This video caught my eye. It is a bobcat attacking a deer. Or that is what it looks like. There could be a discussion as to whether this is a bobcat or a young cougar because the image quality is poor. However, based upon the cat’s size and the length of its tail, my assessment is that the cat is a bobcat.
The reason why it caught my eye is because the deer fights back so effectively and it is such a struggle for the bobcat. It is the intensity of the struggle which caught my eye. The rapidity of it. We do not know the outcome because the last frames of this video shows the bobcat jumping onto the rump of the deer.
I will quote from “Wild Cats Of the World“:
Deer are important in the bobcat diet across the North Eastern United States, occurring in 16 to 35% of samples (stomachs, faeces) in this region.
However, the majority of prey items taken by bobcats are small animals weighing less than 2 kg.
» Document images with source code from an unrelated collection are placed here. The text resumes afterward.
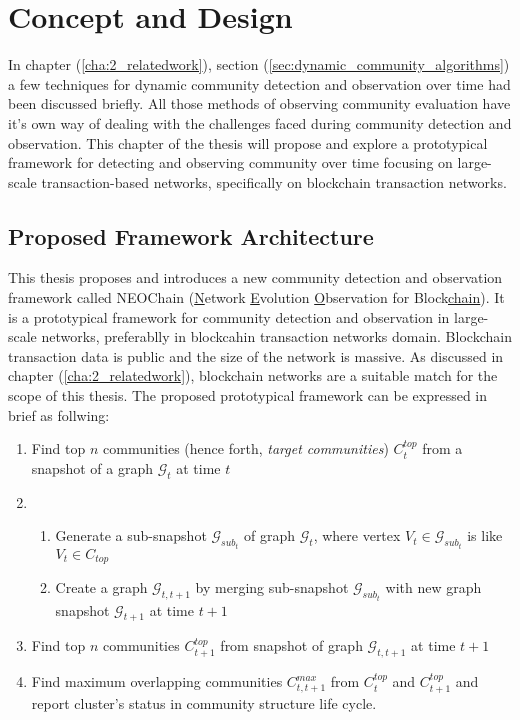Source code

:\chapter{Concept and Design}\label{cha:3_concept_and_design}
In chapter (\ref{cha:2_relatedwork}), section (\ref{sec:dynamic_community_algorithms}) a few techniques for dynamic community detection and observation over time had been discussed briefly. All those methods of observing community evaluation have it's own way of dealing with the challenges faced during community detection and observation. This chapter of the thesis will propose and explore a prototypical framework for detecting and observing community over time focusing on large-scale transaction-based networks, specifically on blockchain transaction networks.

\section{Proposed Framework Architecture}\label{sec:framework}
This thesis proposes and introduces a new community detection and observation framework called NEOChain (\underline{N}etwork \underline{E}volution \underline{O}bservation for Block\underline{chain}). It is a prototypical framework for community detection and observation in large-scale networks, preferablly in blockcahin transaction networks domain. Blockchain transaction data is public and the size of the network is massive. As discussed in chapter (\ref{cha:2_relatedwork}), blockchain networks are a suitable match for the scope of this thesis. The proposed prototypical framework can be expressed in brief as follwing:

\begin{enumerate}[label=(\roman*)]
\item Find top $n$ communities (hence forth, \textit{target communities}) $C_t^{top}$ from a snapshot of a graph $\mathcal{G}_t$ at time $t$
\item
\begin{enumerate}
	\item Generate a sub-snapshot $\mathcal{G}_{sub_{t}}$ of graph $\mathcal{G}_t$, where vertex $V_t 		\in \mathcal{G}_{sub_{t}}$ is like $V_t \in C_{top}$ 
	\item Create a graph $\mathcal{G}_{t, t+1}$ by merging sub-snapshot $\mathcal{G}_{sub_{t}}$ with 		new graph snapshot $\mathcal{G}_{t+1}$ at time $t+1$
\end{enumerate}
\item Find top $n$ communities $C_{t+1}^{top}$ from snapshot of graph $\mathcal{G}_{t, t+1}$ at time $t+1$
\item Find maximum overlapping communities $C_{t, t+1}^{max}$ from $C_t^{top}$ and $C_{t+1}^{top}$ and report cluster's status in community structure life cycle.
\end{enumerate}

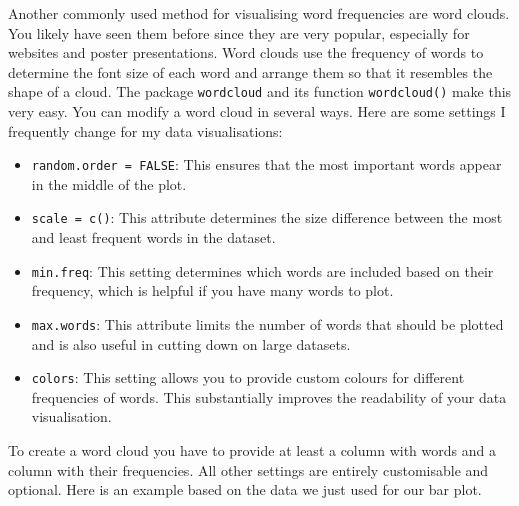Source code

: \documentclass[
  letterpaper,
]{krantz}
\begin{document}
Another commonly used method for visualising word frequencies are word
clouds. You likely have seen them before since they are very popular,
especially for websites and poster presentations. Word clouds use the
frequency of words to determine the font size of each word and arrange
them so that it resembles the shape of a cloud. The package
\texttt{wordcloud} and its function \texttt{wordcloud()} make this very
easy. You can modify a word cloud in several ways. Here are some
settings I frequently change for my data visualisations:

\begin{itemize}
\item
  \texttt{random.order\ =\ FALSE}: This ensures that the most important
  words appear in the middle of the plot.
\item
  \texttt{scale\ =\ c()}: This attribute determines the size difference
  between the most and least frequent words in the dataset.
\item
  \texttt{min.freq}: This setting determines which words are included
  based on their frequency, which is helpful if you have many words to
  plot.
\item
  \texttt{max.words}: This attribute limits the number of words that
  should be plotted and is also useful in cutting down on large
  datasets.
\item
  \texttt{colors}: This setting allows you to provide custom colours for
  different frequencies of words. This substantially improves the
  readability of your data visualisation.
\end{itemize}

To create a word cloud you have to provide at least a column with words
and a column with their frequencies. All other settings are entirely
customisable and optional. Here is an example based on the data we just
used for our bar plot.
\end{document}
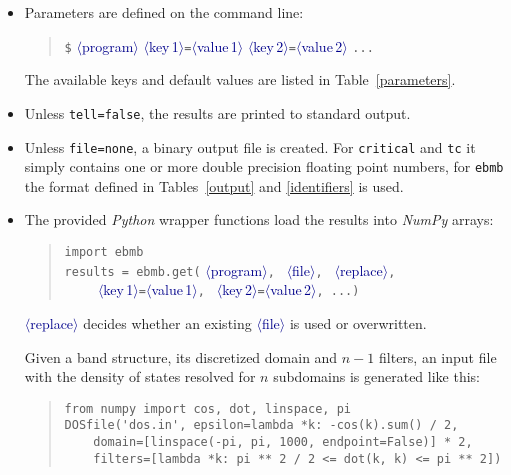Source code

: \documentclass[a4paper]{article}
\def\dummy#1{\textcolor{darkblue}{$\langle$#1$\rangle$}}
\begin{document}
   \begin{itemize}
      \item
         Parameters are defined on the command line:
         \begin{quote}
            \verb|$| \dummy{program}
               \dummy{key\,1}\verb|=|\dummy{value\,1}
               \dummy{key\,2}\verb|=|\dummy{value\,2} \verb|...|
         \end{quote}
         The available keys and default values are listed in
         Table~\ref{parameters}.

      \item
         Unless \texttt{tell=false}, the results are printed to standard output.

      \item
         Unless \texttt{file=none}, a binary output file is created. For
         \texttt{critical} and \texttt{tc} it simply contains one or more double
         precision floating point numbers, for \texttt{ebmb} the format defined
         in Tables~\ref{output} and \ref{identifiers} is used.

      \item
         The provided \emph{Python} wrapper functions load the results into
         \emph{NumPy} arrays:
         \begin{quote}
            \verb|import ebmb| \\
            \verb|results = ebmb.get(|%
            \dummy{program}\verb|, |%
            \dummy{file}\verb|, |%
            \dummy{replace}\verb|,| \\
            \verb|    |%
               \dummy{key\,1}\verb|=|\dummy{value\,1}\verb|, |%
               \dummy{key\,2}\verb|=|\dummy{value\,2}\verb|, ...|\verb|)|
         \end{quote}
         \dummy{replace} decides whether an existing \dummy{file} is used or
         overwritten.

         Given a band structure, its discretized domain and $n - 1$ filters, an
         input file with the density of states resolved for $n$ subdomains is
         generated like this:
         \begin{quote}
            \verb|from numpy import cos, dot, linspace, pi| \\
            \verb|DOSfile('dos.in', epsilon=lambda *k: -cos(k).sum() / 2, | \\
            \verb|    domain=[linspace(-pi, pi, 1000, endpoint=False)] * 2,| \\
            \verb|    filters=[lambda *k: pi ** 2 / 2 <= dot(k, k) <= pi ** 2])|
         \end{quote}
   \end{itemize}
\end{document}
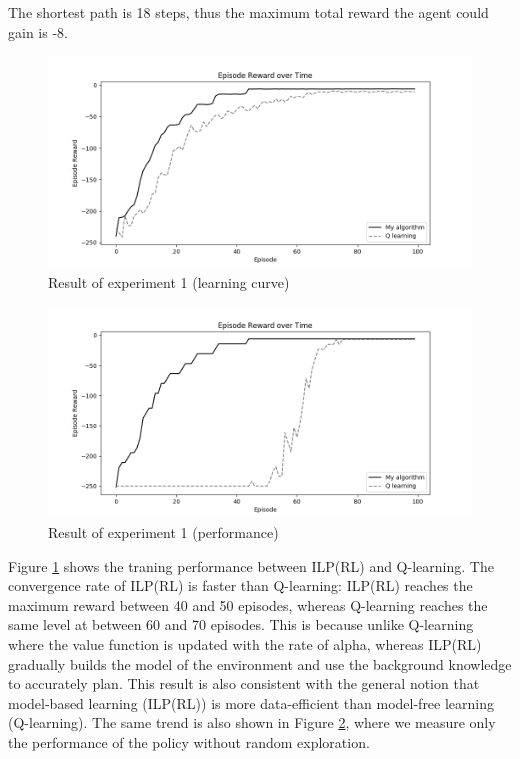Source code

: The shortest path is 18 steps, thus the maximum total reward the agent could gain is -8.

\begin{figure}[!htb]
\centering
\includegraphics[width=1.0\textwidth]{./figures/experiment1_training}
\caption{Result of experiment 1 (learning curve)}
\label{experiment1_training}
\end{figure}
\begin{figure}[!htb]
\centering
\includegraphics[width=1.0\textwidth]{./figures/experiment1_test}
\caption{Result of experiment 1 (performance)}
\label{experiment1_test}
\end{figure}

Figure \ref{experiment1_training} shows the traning performance between ILP(RL) and Q-learning.
The convergence rate of ILP(RL) is faster than Q-learning: ILP(RL) reaches the maximum reward between 40 and 50 episodes, whereas Q-learning reaches the same level at between 60 and 70 episodes.
This is because unlike Q-learning where the value function is updated with the rate of alpha, whereas ILP(RL) gradually builds the model of the environment and use the background knowledge to accurately plan.
This result is also consistent with the general notion that model-based learning (ILP(RL)) is more data-efficient than model-free learning (Q-learning).
The same trend is also shown in Figure \ref{experiment1_test}, where we measure only the performance of the policy without random exploration.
That said there are substantial records showing that bobcats can single-handedly kill prey weighing about 10 times their own body weight.
In Vermont, USA, in a sample of 37 deer killed by bobcats, six of the deer weighed less than 23 kg, 22 weighed between 23 and 45 kg and eight weighed between 45 and 67 kg. The largest deer killed by a bobcat in Vermont in this sample was a 68 kg buck.
In Maine, similar observations have been made. To return to the video, it is likely that it would have ended with the bobcat killing the deer with rapid bites to the throat, neck or base of the skull. Most attacks are at the throat so the deer probably dies of suffocation or haemorrhage.
In the northern United States bobcats mainly prey on deer in the winter when deep snow or “nutritional stress” increases the dear’s vulnerability to predation.
Observations have been made to show that when a bobcat kills a deer it is not always that quick as the video highlights. There are a few eyewitness accounts of deer bounding along “with a bobcat straddling the deer’s back or clinging onto its throat”. This may apply to adult deers. Most predation by bobcats on deer is against fawns, which are killed relatively quickly by a neck or throat bite.
The video somewhat surprised me but as it happens this is not an untypical encounter between bobcat and deer.
Tail length indicates bobcat. Puma cubs would have a longer tail.